Percy Rickenbreaker ist Musiker. Kategorie: One-Hit-Wonder. Der Erfolg war mal. Stattdessen: Korkenknallen in der Nacht, Kokain zum Aufstehen. Dazwischen: Masturbation. Und im Studio geht es auch nicht voran:
"Morning alle, an diesem beschissenen Dienstagmorgen. Was liegt auf?
Nasse Lappen sprühen Funken.
Und, zu gebrauchen?
Klar, letzte Nacht gebaut von mir. Könnte es schaffen, hab den Refrain von...
Bla, bla, bla. Keine Zeit. Eins, zwei, drei, Feuer frei. Piff paff..."
Der Musiker steht von allen Seiten unter Beschuss: Der Manager will Hits, die Mutter Aufmerksamkeit, die Ex-Frau Geld. Also hetzt Percy Rickenbreaker rastlos durchs Leben, Kette rauchend bis die Lunge protestiert.
"Ich hake, harke gerade, versuche die Härchen aufzustellen..."
Jens Rachut verlegt die Handlung seines Hörspiels "Herzinfarkt" ins Körperinnere. Die Organe werden dabei zu den Akteuren in dieser Nahaufnahme eines Raubbaus am Körper: Das Immunsystem rebelliert, die Augen motzen, die Gallenblase liegt im Clinch mit der vom Zigarettenqualm überstrapazierten Lunge.
"Was ist das für ein Gejaule, hast du Schulden, oder was?
Keuch-Gewitter den lieben langen Tag, bin wirklich nicht empfindlich, es gibt nur einen, den ich nicht mag, nicht Magen oder Blase, es ist die Galle.
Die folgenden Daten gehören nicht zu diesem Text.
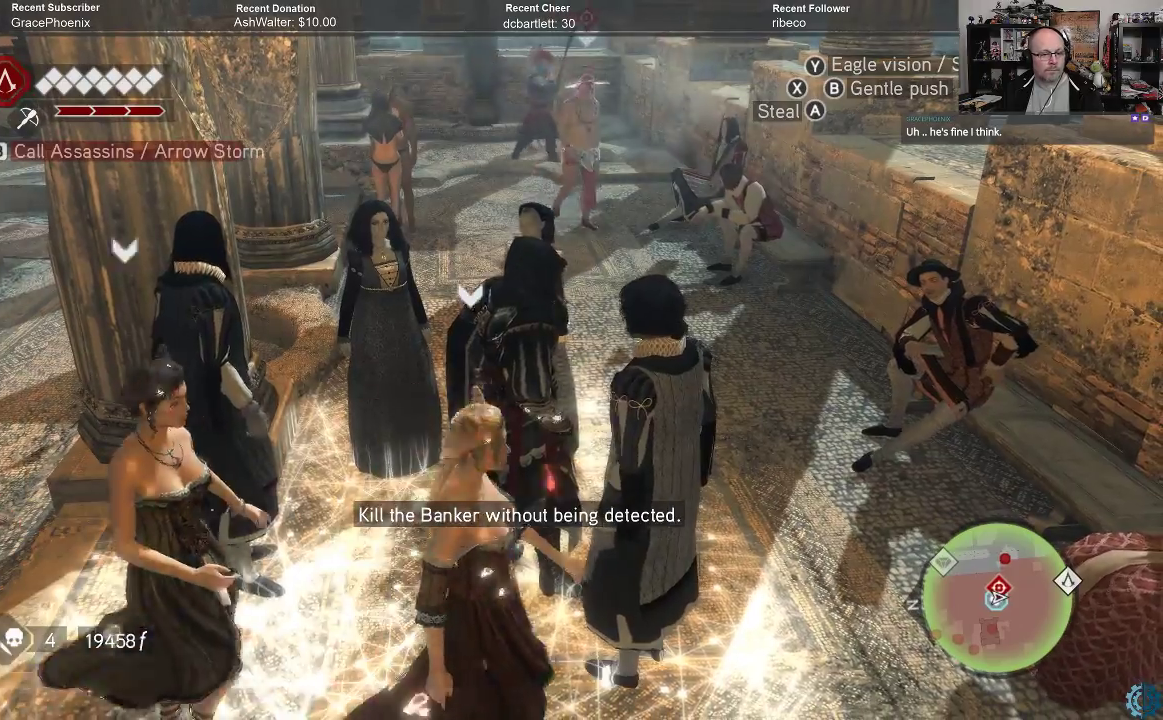
{"buttons": [], "left_stick": "center", "right_stick": "center", "events": []}
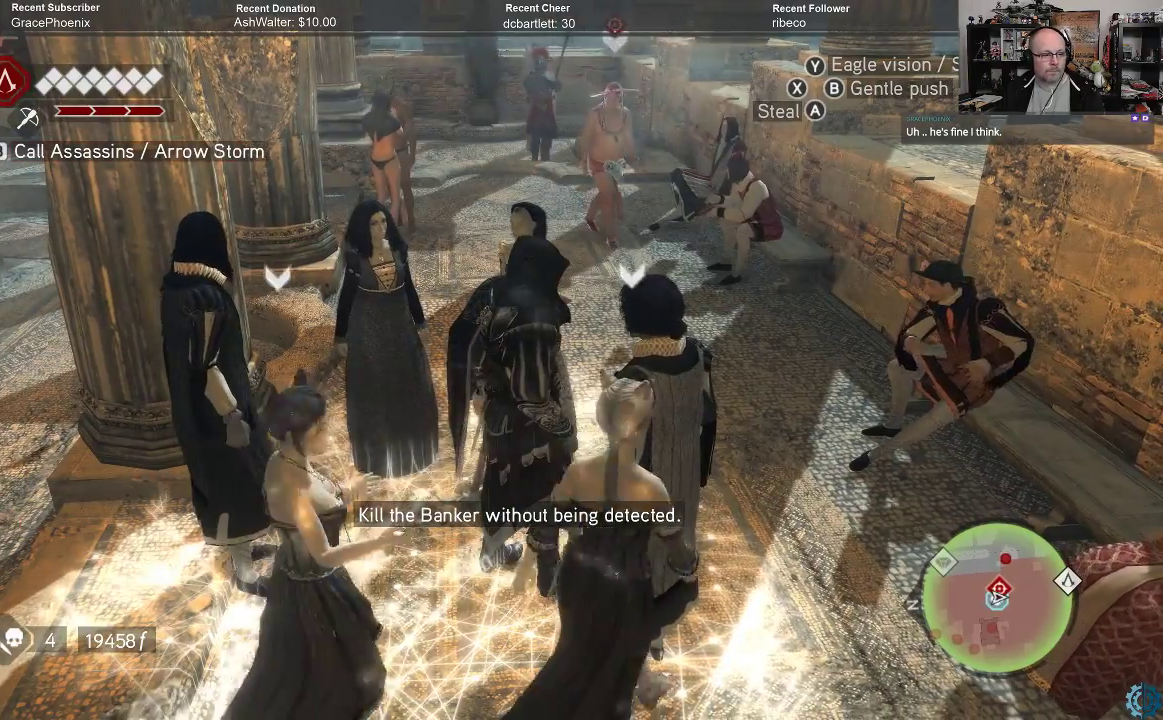
{"buttons": [], "left_stick": "center", "right_stick": "center", "events": []}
Sieh lieber zu, dass dieser bestialische Gestank aus der Bude kommt statt mich zu beschimpfen. Ihr sollt arbeiten, damit hier eine Stimmung entsteht.
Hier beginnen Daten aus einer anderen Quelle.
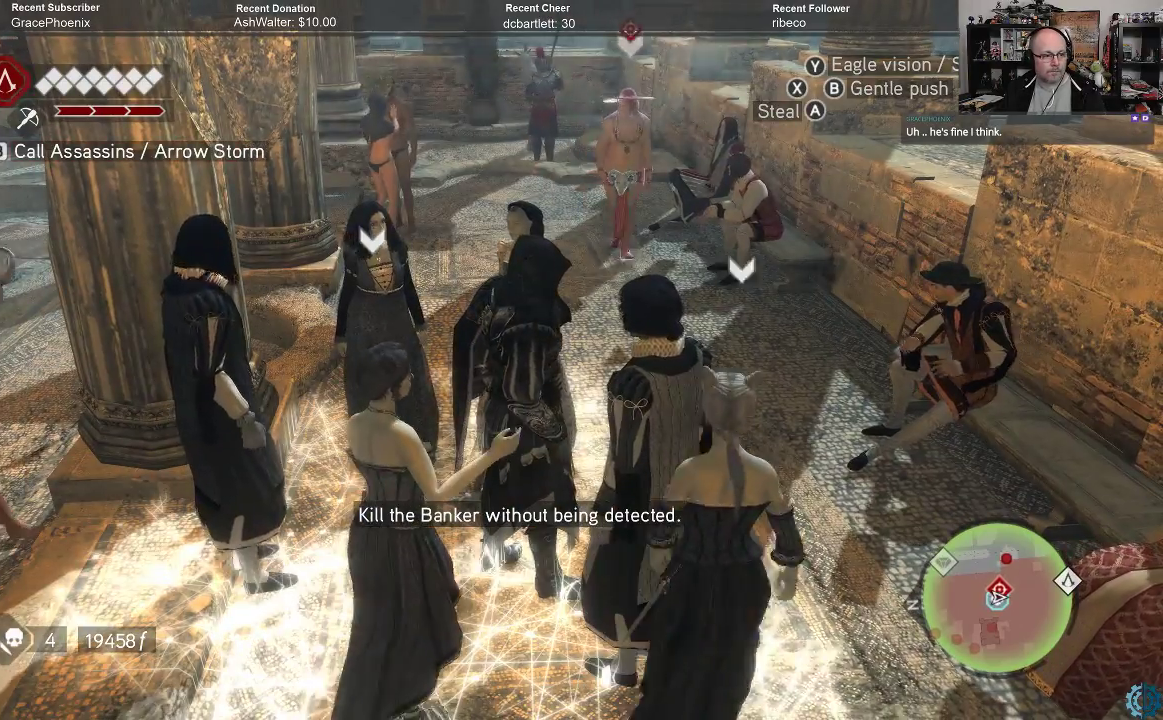
{"buttons": [], "left_stick": "center", "right_stick": "center", "events": []}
Gallenblase, Achtung, es reicht ..."
Bela B. spricht die Lunge
Viele der Sprecher in diesem Hörspiel sind selbst Musiker: Bela B. von "Den Ärzten" spricht die Lunge, Heinz Strunk die Gallenblase. In die Rolle des gebeutelten Herzens schlüpft der Schauspieler Martin Wuttke.
"Sir, hören sie, ich kann nicht so laut. Hier die letzten Zahlen: 100 zu 166, 110 zu 180 und selbst nachts 90 zu 145. Das sind die Werte, das schafft niemand. Wir brauchen bald noch drei Stenz dazu. Eine Kammer arbeitet mit halber Kraft, das Blut hat die Qualität von verschimmelten Hühnerdurchfall. Und wir haben überhaupt keine Pausen mehr. Sir, wenn das so weitergeht, befürchte ich das Schlimmste. Aber man soll ja nicht unken. Das geht auf die Psyche und mit der möchte ich nicht nackt Geisterbahn fahren. Wir brauchen Pause. Versteht das denn niemand?"
Und dann kommt er, der Super-GAU! Nach dem Herzinfarkt der Krebs. Im Gehirn spielt sich ein Psycho-Thriller ab.
"Guten Morgen Leute, hier spricht Toivo, euer Gehirn.
Da, da läuft er, ein Terrorist.
Sieht aus wie ein Windhund am Strand, der an den Bademeisterstuhl pinkelt. Alle verfolgen ihn."
Ein gruseliges Endzeitszenario, verpackt in witzige Bilder. "Herzinfarkt" von Jens Rachut ist beste Hörspiel-Unterhaltung im Comic-Format, so als hätte Quentin Tarantino "Es war einmal... Der Mensch" inszeniert, diese Kinder-Zeichentrickserie aus den 70er-Jahren. Getreue dem Motto: Immer ordentlich auf die Pauke hauen. Doch am Ende ist es das Herz, das aus dem Takt gerät und vorzeitig kapituliert.
"Ich verachte die Zeit, weil sie sich nicht anhalten lässt. Das war seine Lebensphilosophie, die von Percy Rickenbreaker."